*** INPUT RECORDS ***
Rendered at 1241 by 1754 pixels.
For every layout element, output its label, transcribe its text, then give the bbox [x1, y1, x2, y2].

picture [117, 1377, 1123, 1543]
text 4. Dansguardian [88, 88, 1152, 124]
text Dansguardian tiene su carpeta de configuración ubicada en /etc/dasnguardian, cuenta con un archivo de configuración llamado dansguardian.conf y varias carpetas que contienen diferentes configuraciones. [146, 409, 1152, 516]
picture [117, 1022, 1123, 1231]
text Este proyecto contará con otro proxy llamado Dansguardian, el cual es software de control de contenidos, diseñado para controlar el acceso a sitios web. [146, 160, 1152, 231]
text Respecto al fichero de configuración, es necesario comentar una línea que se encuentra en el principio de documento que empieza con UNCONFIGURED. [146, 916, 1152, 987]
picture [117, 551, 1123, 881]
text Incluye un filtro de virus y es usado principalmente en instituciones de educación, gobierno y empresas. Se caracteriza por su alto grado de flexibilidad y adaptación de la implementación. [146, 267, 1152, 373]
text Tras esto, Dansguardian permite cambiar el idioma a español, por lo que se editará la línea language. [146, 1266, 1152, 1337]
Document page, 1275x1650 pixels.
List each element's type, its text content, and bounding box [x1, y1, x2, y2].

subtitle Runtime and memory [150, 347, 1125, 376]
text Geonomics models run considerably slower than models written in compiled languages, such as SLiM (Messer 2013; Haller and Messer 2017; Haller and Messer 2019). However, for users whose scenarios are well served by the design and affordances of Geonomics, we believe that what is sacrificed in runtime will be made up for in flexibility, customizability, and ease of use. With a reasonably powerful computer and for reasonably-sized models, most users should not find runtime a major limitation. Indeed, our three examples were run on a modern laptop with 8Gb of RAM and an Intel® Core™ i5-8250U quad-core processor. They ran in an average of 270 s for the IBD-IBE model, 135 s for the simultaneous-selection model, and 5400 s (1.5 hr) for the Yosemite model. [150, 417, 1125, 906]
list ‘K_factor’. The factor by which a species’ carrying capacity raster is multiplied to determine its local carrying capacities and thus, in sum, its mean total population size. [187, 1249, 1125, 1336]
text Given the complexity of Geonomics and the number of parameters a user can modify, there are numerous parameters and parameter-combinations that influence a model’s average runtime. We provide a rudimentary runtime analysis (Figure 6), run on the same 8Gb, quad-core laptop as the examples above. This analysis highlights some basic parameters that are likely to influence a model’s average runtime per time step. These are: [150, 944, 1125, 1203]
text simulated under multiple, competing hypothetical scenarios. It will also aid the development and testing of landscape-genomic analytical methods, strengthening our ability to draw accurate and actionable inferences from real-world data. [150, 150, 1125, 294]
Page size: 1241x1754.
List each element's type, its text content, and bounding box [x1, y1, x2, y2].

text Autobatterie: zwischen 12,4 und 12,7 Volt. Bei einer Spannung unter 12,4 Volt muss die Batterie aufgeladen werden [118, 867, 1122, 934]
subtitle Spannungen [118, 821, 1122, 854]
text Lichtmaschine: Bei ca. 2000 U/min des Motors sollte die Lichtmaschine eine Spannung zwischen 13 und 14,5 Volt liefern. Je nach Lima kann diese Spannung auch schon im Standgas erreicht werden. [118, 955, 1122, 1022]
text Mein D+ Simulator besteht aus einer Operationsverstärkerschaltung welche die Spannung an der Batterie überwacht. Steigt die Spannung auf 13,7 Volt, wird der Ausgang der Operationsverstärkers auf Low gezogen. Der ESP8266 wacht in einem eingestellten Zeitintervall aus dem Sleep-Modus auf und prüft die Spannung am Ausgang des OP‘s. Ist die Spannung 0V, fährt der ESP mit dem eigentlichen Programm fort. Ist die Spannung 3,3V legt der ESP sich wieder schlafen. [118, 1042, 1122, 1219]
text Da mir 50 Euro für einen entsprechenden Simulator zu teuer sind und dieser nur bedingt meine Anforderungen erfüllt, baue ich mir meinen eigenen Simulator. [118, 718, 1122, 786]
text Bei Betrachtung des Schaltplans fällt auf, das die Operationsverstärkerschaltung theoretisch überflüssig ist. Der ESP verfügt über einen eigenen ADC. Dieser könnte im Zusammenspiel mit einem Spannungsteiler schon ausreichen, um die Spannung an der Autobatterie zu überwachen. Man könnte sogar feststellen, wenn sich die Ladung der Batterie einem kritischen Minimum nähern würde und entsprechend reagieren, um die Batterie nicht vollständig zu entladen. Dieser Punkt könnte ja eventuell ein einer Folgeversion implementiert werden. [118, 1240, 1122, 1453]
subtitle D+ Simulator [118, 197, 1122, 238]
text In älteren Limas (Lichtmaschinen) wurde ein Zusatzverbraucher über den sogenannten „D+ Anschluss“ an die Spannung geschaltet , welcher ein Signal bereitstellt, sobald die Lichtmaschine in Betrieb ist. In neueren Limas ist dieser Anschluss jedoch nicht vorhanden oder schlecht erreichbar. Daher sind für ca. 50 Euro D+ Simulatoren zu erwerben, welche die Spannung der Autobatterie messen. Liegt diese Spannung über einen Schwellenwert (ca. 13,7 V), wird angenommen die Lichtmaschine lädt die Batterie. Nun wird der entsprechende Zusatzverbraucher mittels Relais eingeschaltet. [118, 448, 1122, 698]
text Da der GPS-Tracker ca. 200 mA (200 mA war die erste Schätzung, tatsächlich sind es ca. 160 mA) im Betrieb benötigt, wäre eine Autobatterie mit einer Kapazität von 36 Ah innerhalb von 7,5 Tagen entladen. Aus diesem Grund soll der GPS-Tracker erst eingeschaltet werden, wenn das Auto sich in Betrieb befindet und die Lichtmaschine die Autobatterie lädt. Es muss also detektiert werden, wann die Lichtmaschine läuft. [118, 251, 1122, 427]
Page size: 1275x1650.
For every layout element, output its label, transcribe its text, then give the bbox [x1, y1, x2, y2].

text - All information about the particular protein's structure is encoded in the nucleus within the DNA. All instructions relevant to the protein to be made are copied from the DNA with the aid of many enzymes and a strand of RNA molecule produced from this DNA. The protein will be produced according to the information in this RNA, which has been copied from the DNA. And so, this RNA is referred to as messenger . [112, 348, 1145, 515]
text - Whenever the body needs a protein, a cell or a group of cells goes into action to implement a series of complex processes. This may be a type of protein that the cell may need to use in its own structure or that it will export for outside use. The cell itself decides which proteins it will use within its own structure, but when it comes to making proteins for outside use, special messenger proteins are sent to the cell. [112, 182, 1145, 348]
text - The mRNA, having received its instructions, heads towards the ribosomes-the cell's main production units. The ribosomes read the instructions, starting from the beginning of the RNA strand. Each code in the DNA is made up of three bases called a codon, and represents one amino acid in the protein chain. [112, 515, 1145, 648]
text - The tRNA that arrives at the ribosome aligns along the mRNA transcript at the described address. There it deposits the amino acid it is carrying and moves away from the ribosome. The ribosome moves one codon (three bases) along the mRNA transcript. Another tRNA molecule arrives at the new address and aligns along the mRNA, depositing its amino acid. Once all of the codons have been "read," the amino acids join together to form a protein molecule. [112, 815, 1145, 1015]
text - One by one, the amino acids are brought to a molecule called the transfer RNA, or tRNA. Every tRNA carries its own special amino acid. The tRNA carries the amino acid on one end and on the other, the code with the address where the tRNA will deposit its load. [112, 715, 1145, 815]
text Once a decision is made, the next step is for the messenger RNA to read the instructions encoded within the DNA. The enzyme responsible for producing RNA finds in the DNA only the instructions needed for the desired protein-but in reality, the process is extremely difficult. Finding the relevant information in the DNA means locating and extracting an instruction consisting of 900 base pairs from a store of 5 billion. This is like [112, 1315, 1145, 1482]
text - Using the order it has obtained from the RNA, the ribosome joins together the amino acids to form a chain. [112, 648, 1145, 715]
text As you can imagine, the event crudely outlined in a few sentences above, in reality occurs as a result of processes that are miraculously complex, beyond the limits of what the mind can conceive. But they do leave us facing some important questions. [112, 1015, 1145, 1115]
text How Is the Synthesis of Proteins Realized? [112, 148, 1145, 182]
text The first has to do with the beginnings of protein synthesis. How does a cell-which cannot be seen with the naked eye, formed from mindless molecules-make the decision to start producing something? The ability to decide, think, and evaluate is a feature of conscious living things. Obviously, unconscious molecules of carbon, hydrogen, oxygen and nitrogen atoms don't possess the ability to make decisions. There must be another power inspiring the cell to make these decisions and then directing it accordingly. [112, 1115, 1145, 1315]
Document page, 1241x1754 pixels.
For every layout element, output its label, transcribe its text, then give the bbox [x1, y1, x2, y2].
***
**TASK PROMPT:**
Determine how many lines in the data include the word "codon". Answer with that number alone.

**COMPLETED EXERCISE:**
2